─── DOCUMENT EXTRACT
The festival also included Italian cinema today, Media Forum, New wave, Russian Film Program, Films of world cinema (showcasing films which contains elements of Russian culture), Free Thought, Made in Spain and Short Films Corner.

==Tributes and Honors==

===Helen Mirren===
Helen Mirren was honored at the festival and four of her films were screened at the festival, including the festival's closing night film The Debt.

- The Tempest directed by Julie Taymor
- The Queen directed by	Stephen Frears
- The Last Station directed by Michael Hoffman

===Rob Nilsson===
The festival paid Tribute to American film director Rob Nilsson and screened four of his films at the festival.

- Heat and Sunlight
- Northern Lights
- Need
- Imbued

===Béla Tarr===
The festival paid Tribute to Hungarian film director Béla Tarr.
──────
─── DATASET CONTENT
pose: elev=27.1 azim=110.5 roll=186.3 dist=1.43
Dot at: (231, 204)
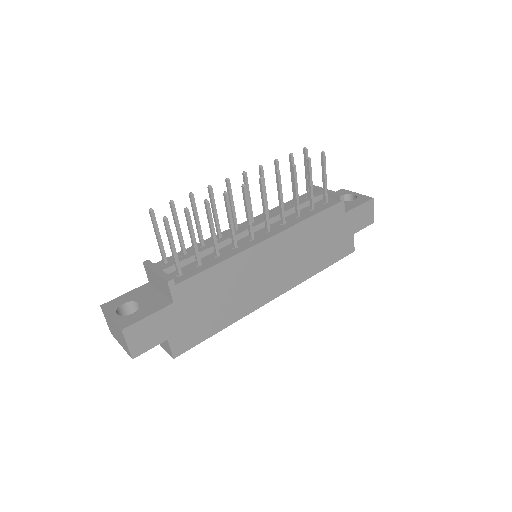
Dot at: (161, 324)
──────
### ACTIONS TO TAKE
a) Could you print the festival tributes passage from "- The Tempest" to "director Béla Tarr."?
b) Which Rob Nilsson films does the festival tributes passage list?
The lines have nothing to do with the festival tributes passage.

### ANSWERS IN ORDER
a)
- The Tempest directed by Julie Taymor
- The Queen directed by	Stephen Frears
- The Last Station directed by Michael Hoffman

===Rob Nilsson===
The festival paid Tribute to American film director Rob Nilsson and screened four of his films at the festival.

- Heat and Sunlight
- Northern Lights
- Need
- Imbued

===Béla Tarr===
The festival paid Tribute to Hungarian film director Béla Tarr.

b)
- Heat and Sunlight
- Northern Lights
- Need
- Imbued